Vitraの最小の建物であり最大の製品「Diogene」:自給自足と多用途性を兼ね備えたタイニーハウス
建築的な先進性で知られた家具メーカー「Vitra」は、建築家レンゾ・ピアノとのコラボレーションによって、新しい挑戦に取り組んでいる。それは、完全自給自足型のミニマルな居住空間という新たな住まいのカタチを提供すること。彼らが手掛けるタイニーハウスは「Diogene」と名付けられ、わずか2.5×3.0メートルの床面積ながら、「Vitraの最小の建物であり、最大の製品」として注目を集めている。
ミニマルデザインへの探求
「Diogene」のデザインは、レンゾ・ピアノが学生時代から追求していた「人が最小限の空間で生活するために必要なスペースはどれくらいか」という問いから生まれた。

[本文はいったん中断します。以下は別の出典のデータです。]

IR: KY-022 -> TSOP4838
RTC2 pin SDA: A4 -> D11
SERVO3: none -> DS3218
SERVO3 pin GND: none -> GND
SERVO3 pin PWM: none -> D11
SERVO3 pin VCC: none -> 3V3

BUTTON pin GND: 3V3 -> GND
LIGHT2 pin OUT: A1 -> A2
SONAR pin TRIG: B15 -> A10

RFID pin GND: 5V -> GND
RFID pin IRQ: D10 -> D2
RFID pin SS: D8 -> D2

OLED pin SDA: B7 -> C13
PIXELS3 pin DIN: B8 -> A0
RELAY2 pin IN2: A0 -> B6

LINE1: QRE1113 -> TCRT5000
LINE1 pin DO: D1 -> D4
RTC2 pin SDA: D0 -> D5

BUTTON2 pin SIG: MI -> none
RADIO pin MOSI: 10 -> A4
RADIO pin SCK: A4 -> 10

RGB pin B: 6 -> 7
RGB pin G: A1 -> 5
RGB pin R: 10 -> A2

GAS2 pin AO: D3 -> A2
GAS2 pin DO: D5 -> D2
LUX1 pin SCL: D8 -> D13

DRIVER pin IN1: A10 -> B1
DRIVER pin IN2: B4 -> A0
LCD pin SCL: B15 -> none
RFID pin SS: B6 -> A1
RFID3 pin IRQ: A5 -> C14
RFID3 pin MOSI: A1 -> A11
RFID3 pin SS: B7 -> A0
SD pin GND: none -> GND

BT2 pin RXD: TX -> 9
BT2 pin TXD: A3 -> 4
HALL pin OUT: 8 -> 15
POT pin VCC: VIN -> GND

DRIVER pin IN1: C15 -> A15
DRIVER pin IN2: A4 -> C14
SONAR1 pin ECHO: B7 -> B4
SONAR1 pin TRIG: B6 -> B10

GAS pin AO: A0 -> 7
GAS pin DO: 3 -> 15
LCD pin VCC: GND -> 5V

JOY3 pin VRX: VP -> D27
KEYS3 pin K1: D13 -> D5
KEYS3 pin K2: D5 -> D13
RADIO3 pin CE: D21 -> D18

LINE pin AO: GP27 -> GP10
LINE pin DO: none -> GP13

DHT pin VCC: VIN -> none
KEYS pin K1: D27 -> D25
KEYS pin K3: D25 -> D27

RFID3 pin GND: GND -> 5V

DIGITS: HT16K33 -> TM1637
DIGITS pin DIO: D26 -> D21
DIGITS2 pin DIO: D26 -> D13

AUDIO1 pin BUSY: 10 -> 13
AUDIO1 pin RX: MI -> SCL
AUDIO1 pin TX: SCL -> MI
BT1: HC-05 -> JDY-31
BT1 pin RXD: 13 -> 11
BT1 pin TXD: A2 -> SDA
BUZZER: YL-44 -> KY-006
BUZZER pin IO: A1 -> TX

彼は約10年前にこのテーマに再び取り組み、古代ギリシャの哲学者ディオゲネスにちなんでプロトタイプを「Diogene」と名付けた。このデザインがVitraの会長ロルフ・フェールバウムの目に留まり、2010年のプリツカー賞審査会での出会いをきっかけに協力が始まった。
自給自足の設計
「Diogene」の大きな特徴は、完全自給自足が可能な設計だ。屋根に設置された雨水収集システムやエネルギー供給システムによって、外部インフラに依存せずに生活ができる。このシンプルかつ持続可能なデザインは、現代のライフスタイルに新しい選択肢を提案している。
美しいデザインと組み合わせも可能な内部構造
外装にはアルミニウムが使用され、丸みを帯びたフォルムと三角屋根が伝統的な機能性と現代的な美しさを両立している。内部には、引き出し式のソファ、折り畳みテーブル、シャワー、トイレ、キッチンなどがコンパクトに配置されている。この小さな空間は、週末のリトリートやオフィスとしてだけでなく、複数台を組み合わせてホテルとして使用することも可能だ。
「Diogene」の改良はつづく
現在の「Diogene」は、プロトタイプとしてVitraキャンパスの芝生に設置されており、アートバーゼル2013の期間中に一般公開された。訪れた人々からのフィードバックを元に、さらなる改良が進められているという。
「Diogene」は、ミニマリズム、持続可能性、多用途性を兼ね備えたタイニーハウスだ。このプロジェクトは、小さな空間での豊かな暮らし方を再考する機会を提供しており、未来の住まいの在り方に大きな可能性を示している。